FDF highlighted that the disruption to oil and gas markets was having a “direct and immediate impact” on production costs for UK food and drink manufacturers. It said that medium and large businesses were bracing themselves for “sharp rises” as contracts come up for renewal, while smaller producers were already experiencing cost spikes due to purchasing energy “on the spot”.

These pressures were amplified by rising transportation costs, also driven by higher oil prices, and by ongoing delays and disruption across global shipping routes.

FDF also pointed out that UK exporters of products popular in the Middle East – such as cereals, chocolate, cheese and biscuits – have had to pause or cancel shipments to the region, adding uncertainty for manufacturers.

Looking at the wider supply chain, agriculture is reportedly already impacted. The cost of red diesel (used to power farm machinery) has surged 80% since the start of the conflict and availability is tightening in some regions of the UK.

Fertiliser markets remain tight and supply is a concern for livestock farmers in particular, said FDF, and crop growers are also affected by the “volatile” energy prices.

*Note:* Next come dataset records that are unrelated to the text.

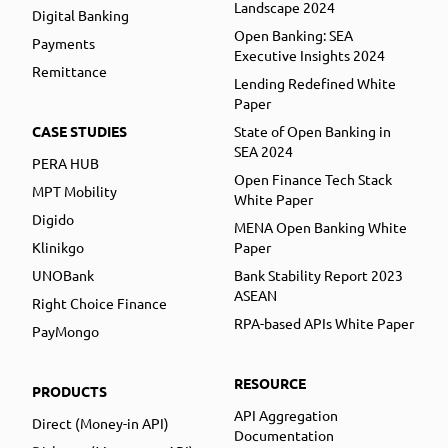
Landscape 2024
Digital Banking
Open Banking: SEA
Payments
Executive Insights 2024
Remittance
Lending Redefined White
Paper
CASE STUDIES
State of Open Banking in
SEA 2024
PERA HUB
Open Finance Tech Stack
MPT Mobility
White Paper
Digido
MENA Open Banking White
Klinikgo
Paper
UNOBank
Bank Stability Report 2023
ASEAN
Right Choice Finance
RPA-based APIs White Paper
PayMongo
RESOURCE
PRODUCTS
API Aggregation
Direct (Money-in API)
Documentation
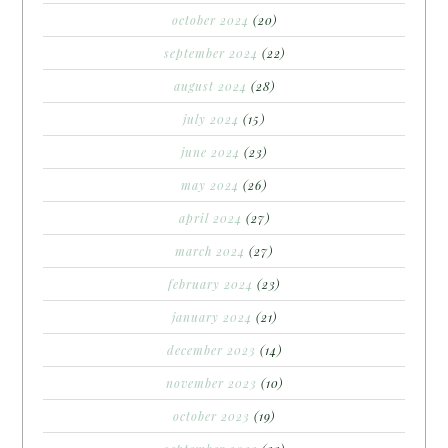
october 2024
(20)
september 2024
(22)
august 2024
(28)
july 2024
(15)
june 2024
(23)
may 2024
(26)
april 2024
(27)
march 2024
(27)
february 2024
(23)
january 2024
(21)
december 2023
(14)
november 2023
(10)
october 2023
(19)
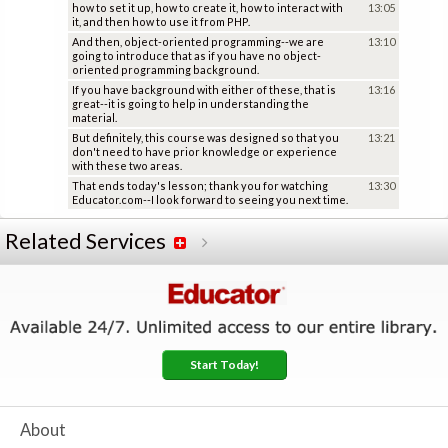
how to set it up, how to create it, how to interact with
13:05
it, and then how to use it from PHP.
And then, object-oriented programming--we are
13:10
going to introduce that as if you have no object-
oriented programming background.
If you have background with either of these, that is
13:16
great--it is going to help in understanding the
material.
But definitely, this course was designed so that you
13:21
don't need to have prior knowledge or experience
with these two areas.
That ends today's lesson; thank you for watching
13:30
Educator.com--I look forward to seeing you next time.
Related Services
Start Today!
About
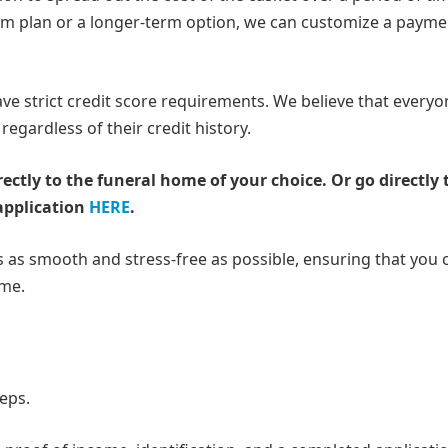
rm plan or a longer-term option, we can customize a payme
have strict credit score requirements. We believe that every
regardless of their credit history.
rectly to the funeral home of your choice.
Or go directly 
application
HERE
.
 as smooth and stress-free as possible, ensuring that you 
ime.
teps.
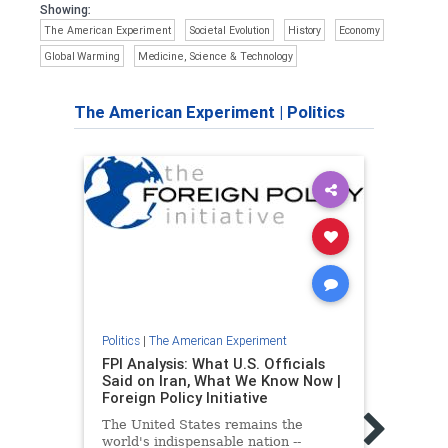
Showing:
The American Experiment
Societal Evolution
History
Economy
Global Warming
Medicine, Science & Technology
The American Experiment
|
Politics
Politics
|
The American Experiment
FPI Analysis: What U.S. Officials
Said on Iran, What We Know Now |
Foreign Policy Initiative
The United States remains the
world's indispensable nation --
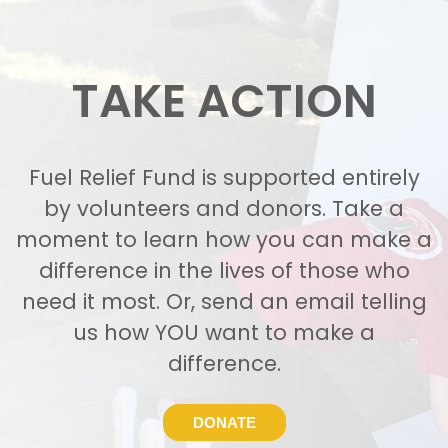
TAKE ACTION
Fuel Relief Fund is supported entirely
by volunteers and donors. Take a
moment to learn how you can make a
difference in the lives of those who
need it most. Or, send an email telling
us how YOU want to make a
difference.
DONATE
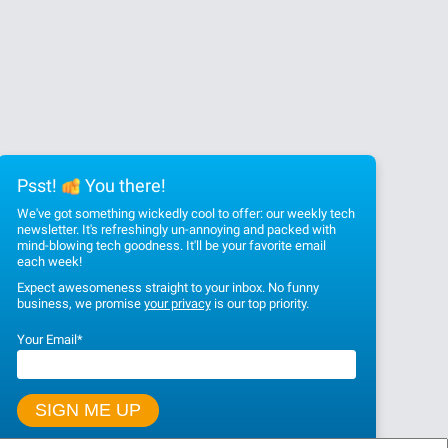
Psst!
You there!
We've got something wickedly cool to offer: our weekly tech
newsletter. It's refreshingly un-annoying and packed with
mind-blowing tech goodness. It'll be your favorite email
each week!
Expect awesomeness straight to your inbox. No funny
business, we promise
your privacy
is our top priority.
Your Email
*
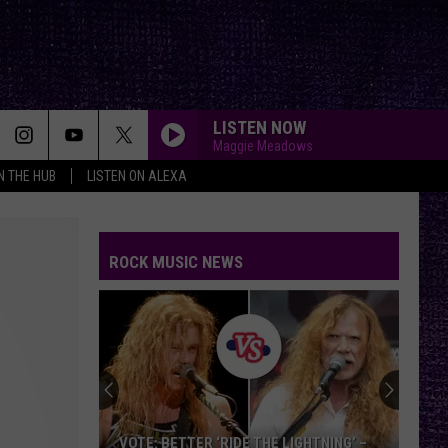
LISTEN NOW
Maggie Meadows
IN THE HUB
LISTEN ON ALEXA
ROCK MUSIC NEWS
VOTE: BETTER ‘RIDE THE LIGHTNING’ –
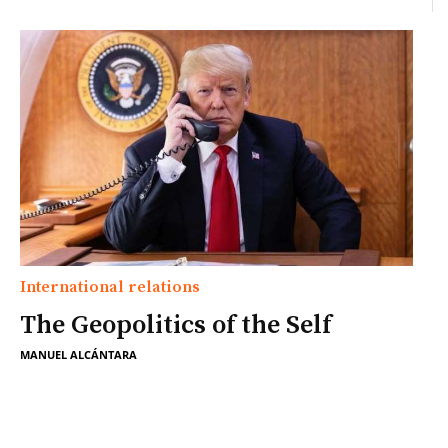
International relations
The Geopolitics of the Self
MANUEL ALCÁNTARA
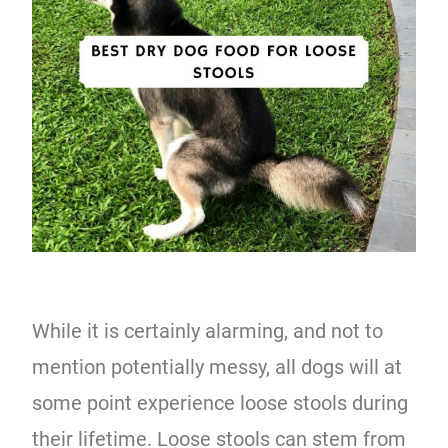
While it is certainly alarming, and not to
mention potentially messy, all dogs will at
some point experience loose stools during
their lifetime. Loose stools can stem from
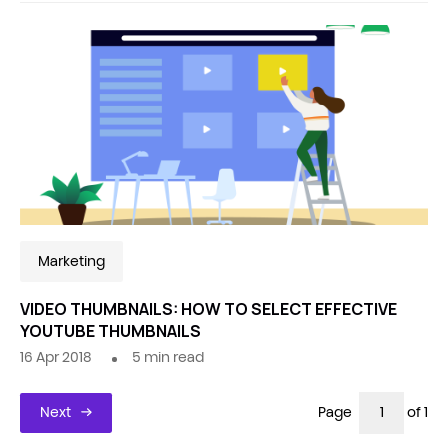
Marketing
VIDEO THUMBNAILS: HOW TO SELECT EFFECTIVE
YOUTUBE THUMBNAILS
16 Apr 2018
5
min read
Next
Page
of 1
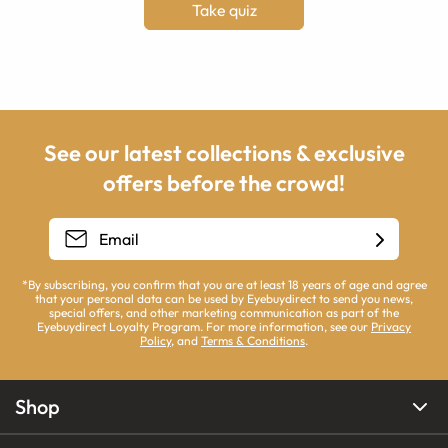
Take quiz
See our latest collections & exclusive
offers before the crowd!
*By subscribing, you confirm that you are at least 18 years of age and agree
that your personal data can be used by Eyebuydirect to send you news,
special offers, and other marketing communication as part of the
Eyebuydirect Loyalty Program. For more information, see our
Privacy
Policy
, and
Terms & Conditions
.
Shop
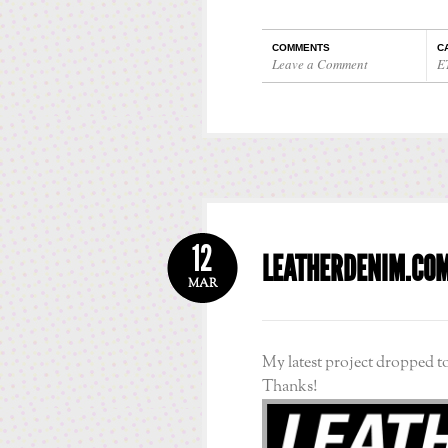
COMMENTS
C
Leave a Comment
E
12
LEATHERDENIM.CO
MAR
My latest project dropped t
Thanks!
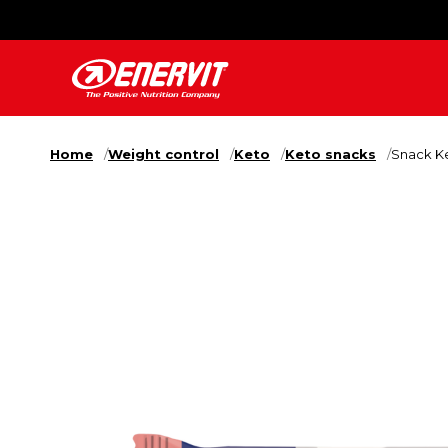
Home
Weight control
Keto
Keto snacks
Snack Ke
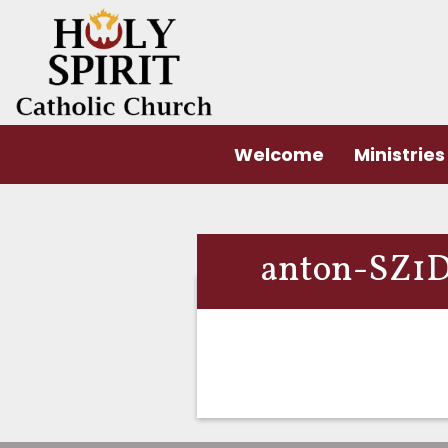
Welcome
Ministries
anton-SZ1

It highlighted that this was particularly the case for those reliant on high levels of energy, such as heating their greenhouses.

To soften the impact on food manufacturers, FDF said Government could include food and drink in the British Industrial Competitiveness Scheme and delay new regulation such as the proposed Nutrient Profiling Model (NPM) changes. It also suggested Government scrap a number of “outdated” regulations to ease the pressures faced by the sector and to help tackle inflation.

“Given the scale and speed of these cost increases… it’s clear that food inflation is going to rise in the months ahead.”

Dr Liliana Danila, chief economist of the FDF, said: “The food and drink sector is already feeling the force of this geopolitical shock. As one of the UK’s energy intensive industries, manufacturers are facing mounting energy bills, rising transport and packaging costs and disruption across key supply chains. These pressures are hitting simultaneously, and are a significant challenge for businesses to absorb.

“The current situation is unprecedented and hard to predict, however given the scale and speed of these cost increases, and despite companies’ best efforts not to pass price increases on, it’s clear that food inflation is going to rise in the months ahead.”